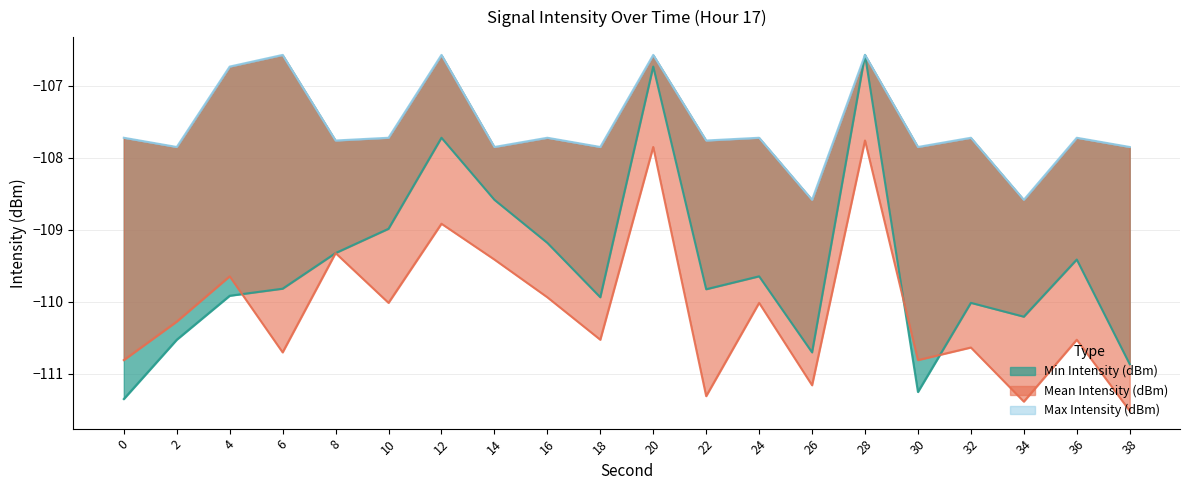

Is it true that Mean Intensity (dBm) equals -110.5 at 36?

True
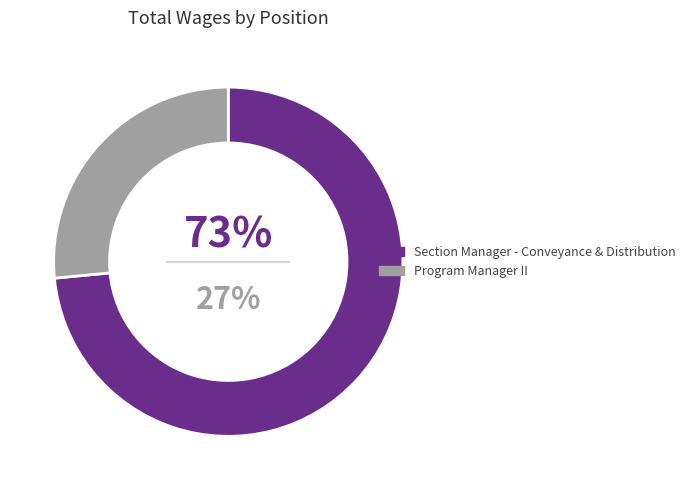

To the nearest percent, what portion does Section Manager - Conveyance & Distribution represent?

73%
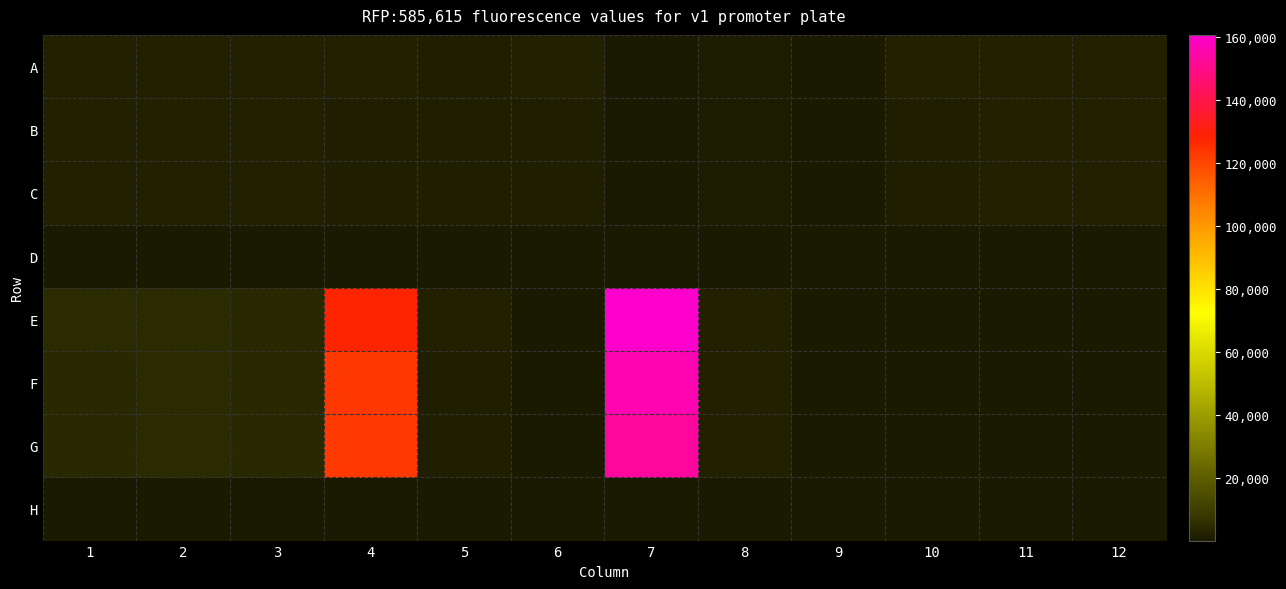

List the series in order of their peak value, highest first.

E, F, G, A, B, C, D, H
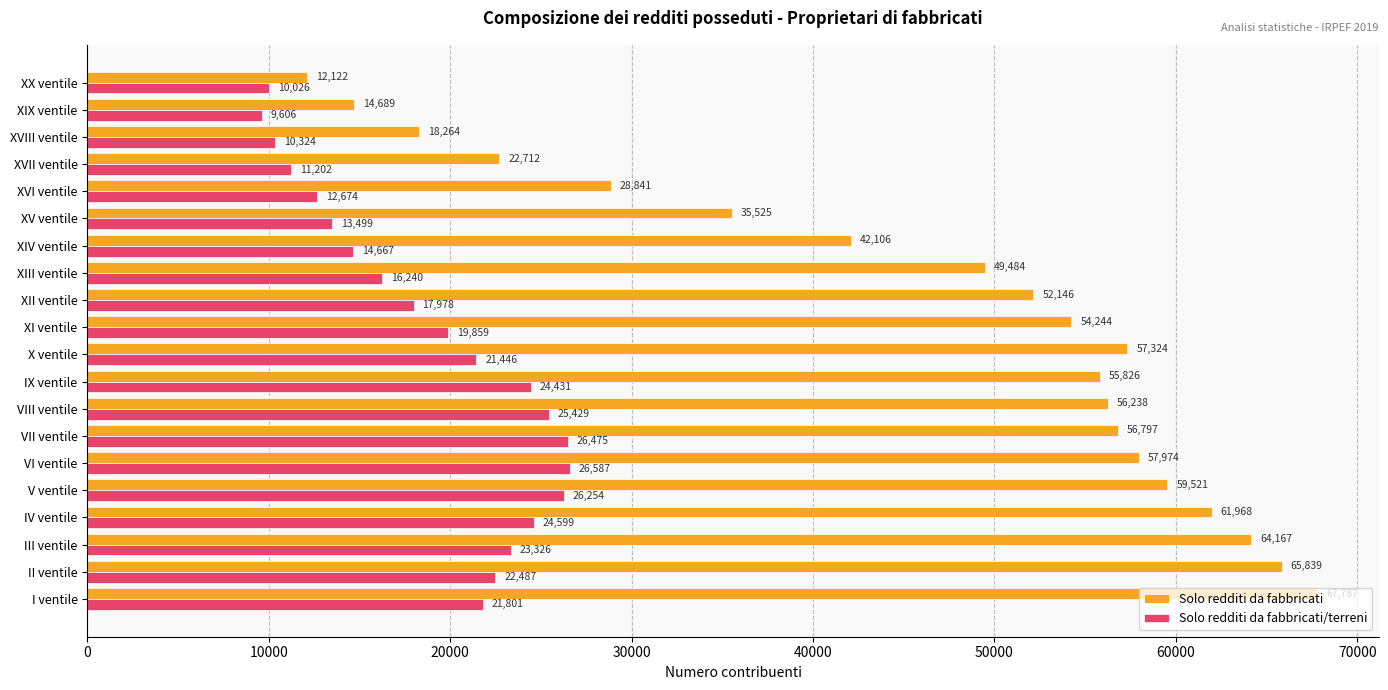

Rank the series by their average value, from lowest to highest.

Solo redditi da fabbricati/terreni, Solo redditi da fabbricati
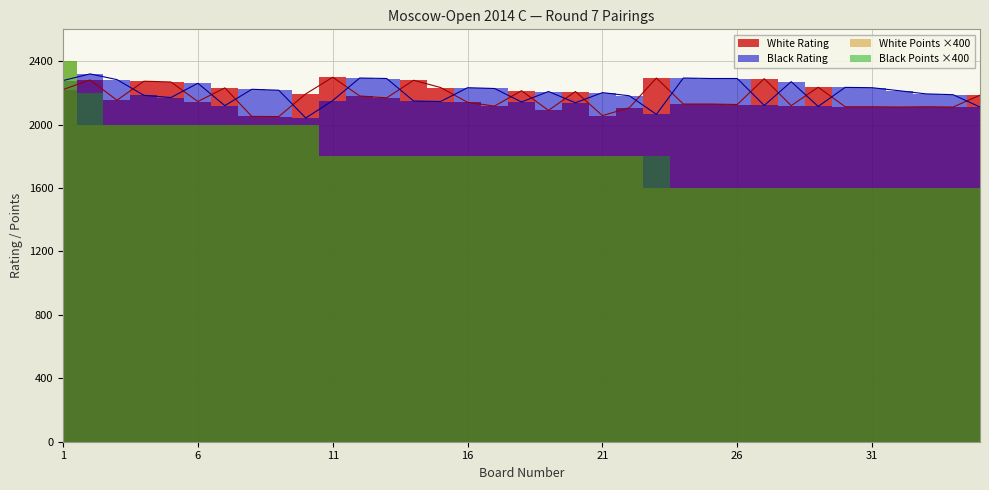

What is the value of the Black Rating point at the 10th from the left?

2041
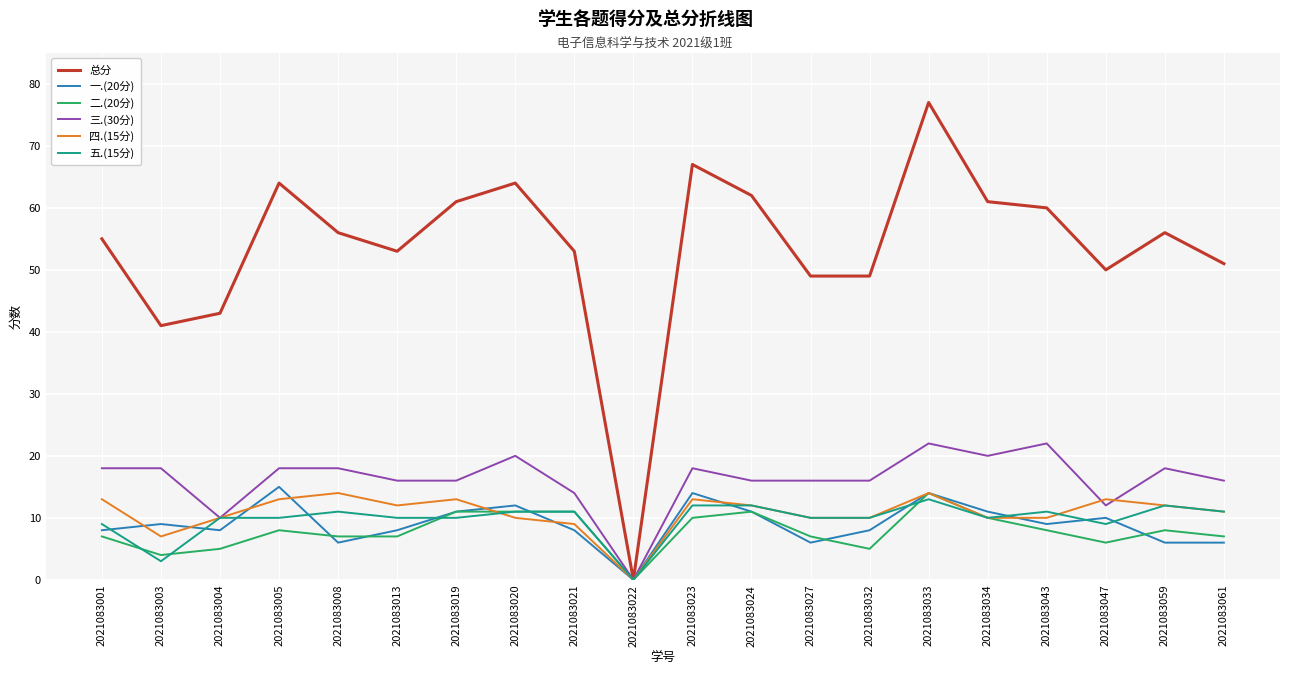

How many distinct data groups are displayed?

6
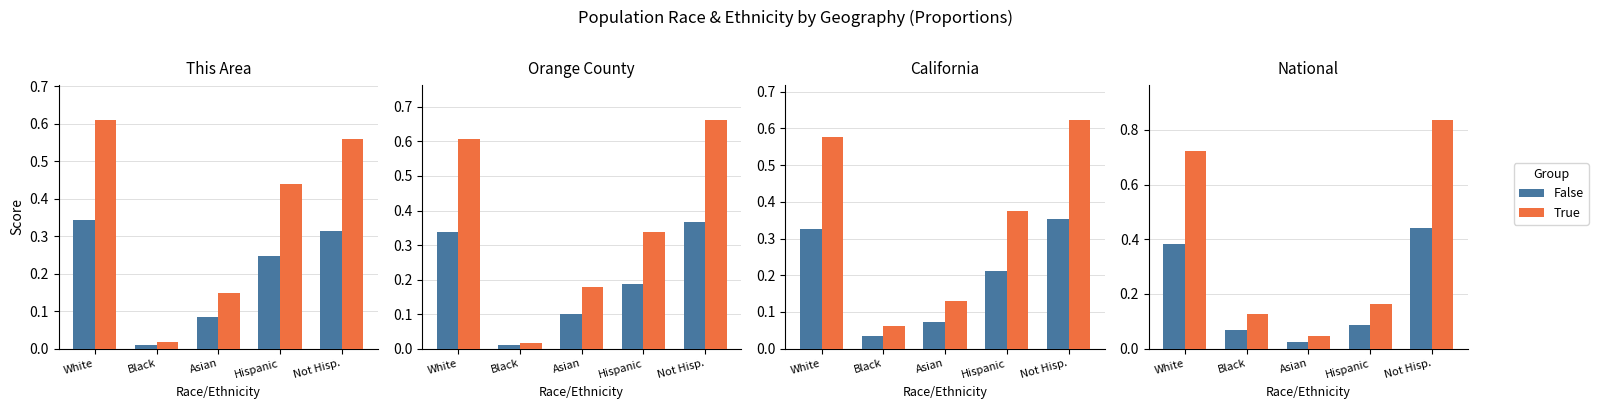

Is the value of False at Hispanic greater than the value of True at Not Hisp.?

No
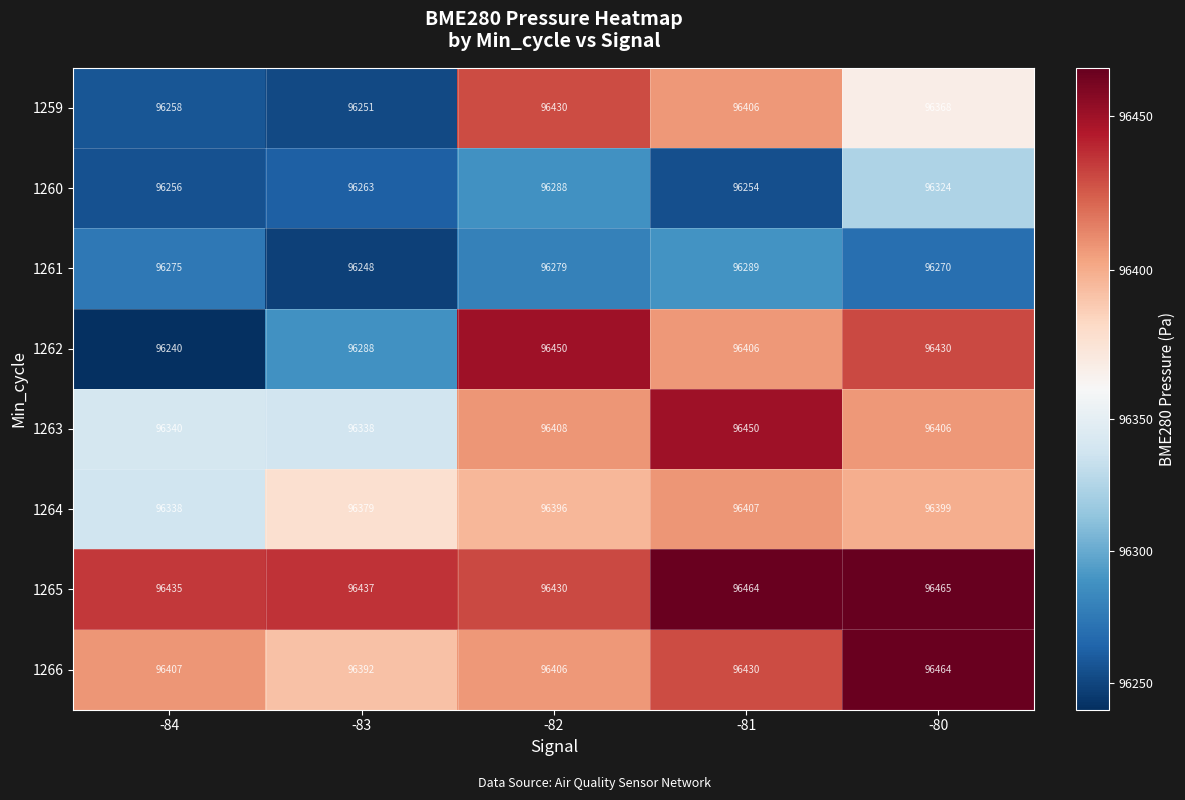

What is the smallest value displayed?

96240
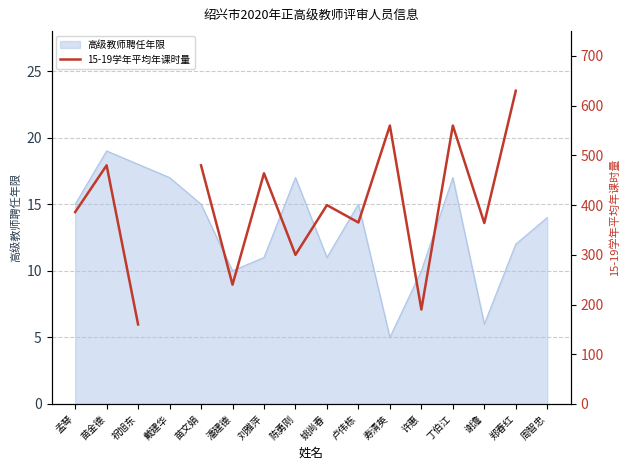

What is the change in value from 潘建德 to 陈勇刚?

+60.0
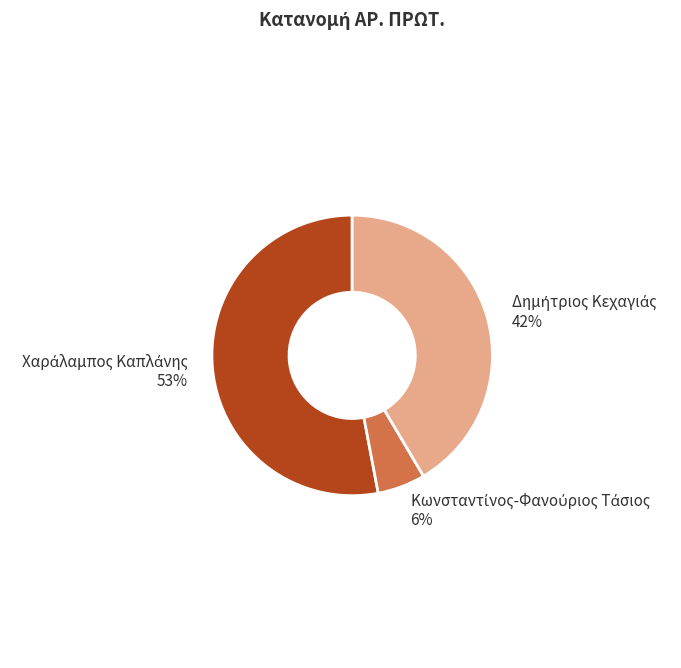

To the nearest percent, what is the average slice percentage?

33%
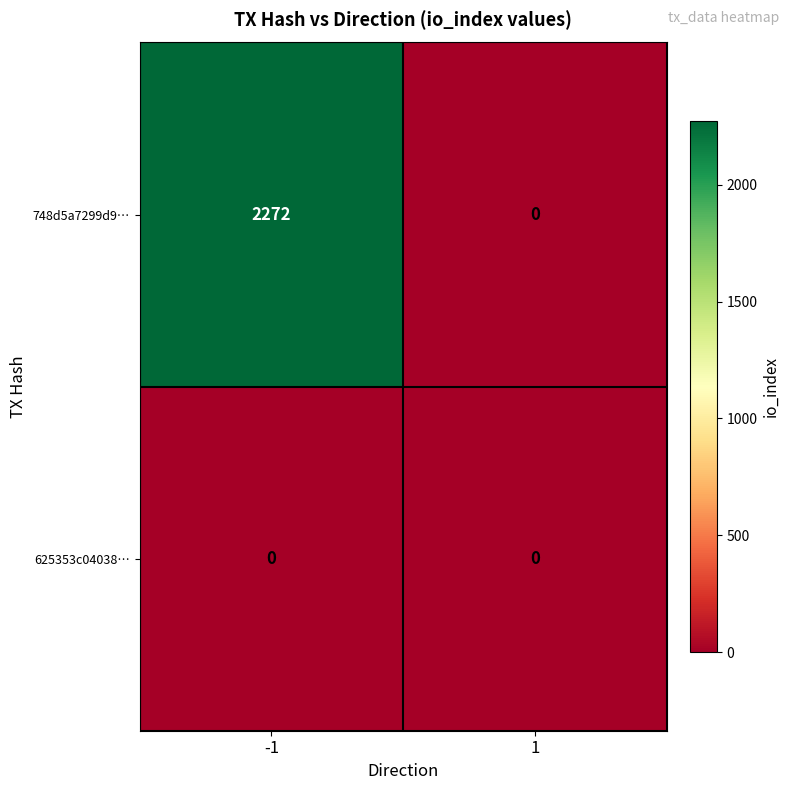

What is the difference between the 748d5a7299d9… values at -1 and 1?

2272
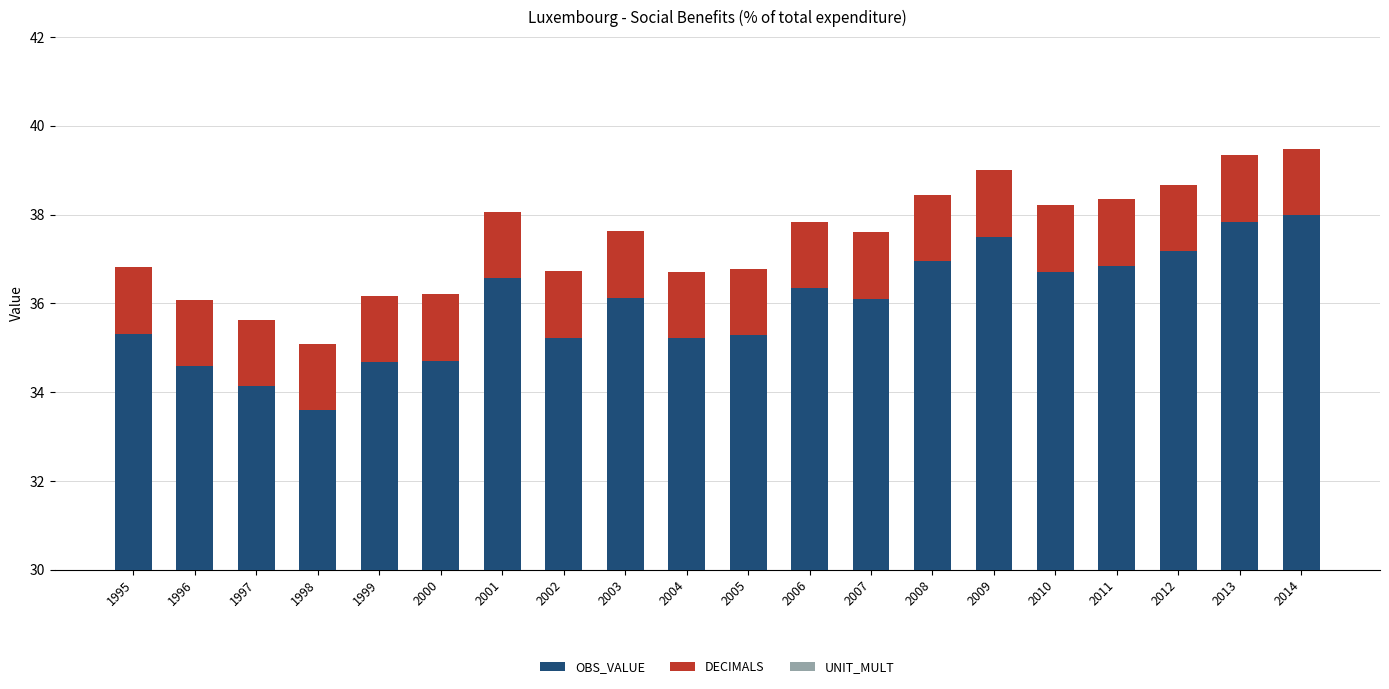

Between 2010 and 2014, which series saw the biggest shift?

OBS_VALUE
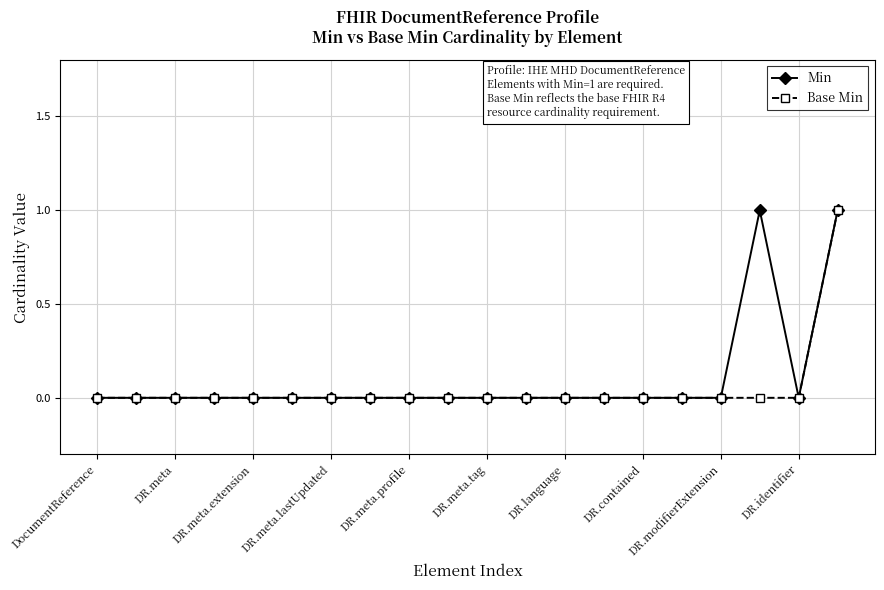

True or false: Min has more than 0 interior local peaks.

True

- **Description of the task**
Reproduce all of the data above verbatim, omitting the pictures.

- **Solution to the problem**
Is it true that Mean Intensity (dBm) equals -110.5 at 36?

True

To the nearest percent, what portion does Section Manager - Conveyance & Distribution represent?

73%

List the series in order of their peak value, highest first.

E, F, G, A, B, C, D, H

Rank the series by their average value, from lowest to highest.

Solo redditi da fabbricati/terreni, Solo redditi da fabbricati

What is the value of the Black Rating point at the 10th from the left?

2041

How many distinct data groups are displayed?

6

Is the value of False at Hispanic greater than the value of True at Not Hisp.?

No

What is the smallest value displayed?

96240

What is the change in value from 潘建德 to 陈勇刚?

+60.0

To the nearest percent, what is the average slice percentage?

33%

What is the difference between the 748d5a7299d9… values at -1 and 1?

2272

Between 2010 and 2014, which series saw the biggest shift?

OBS_VALUE

True or false: Min has more than 0 interior local peaks.

True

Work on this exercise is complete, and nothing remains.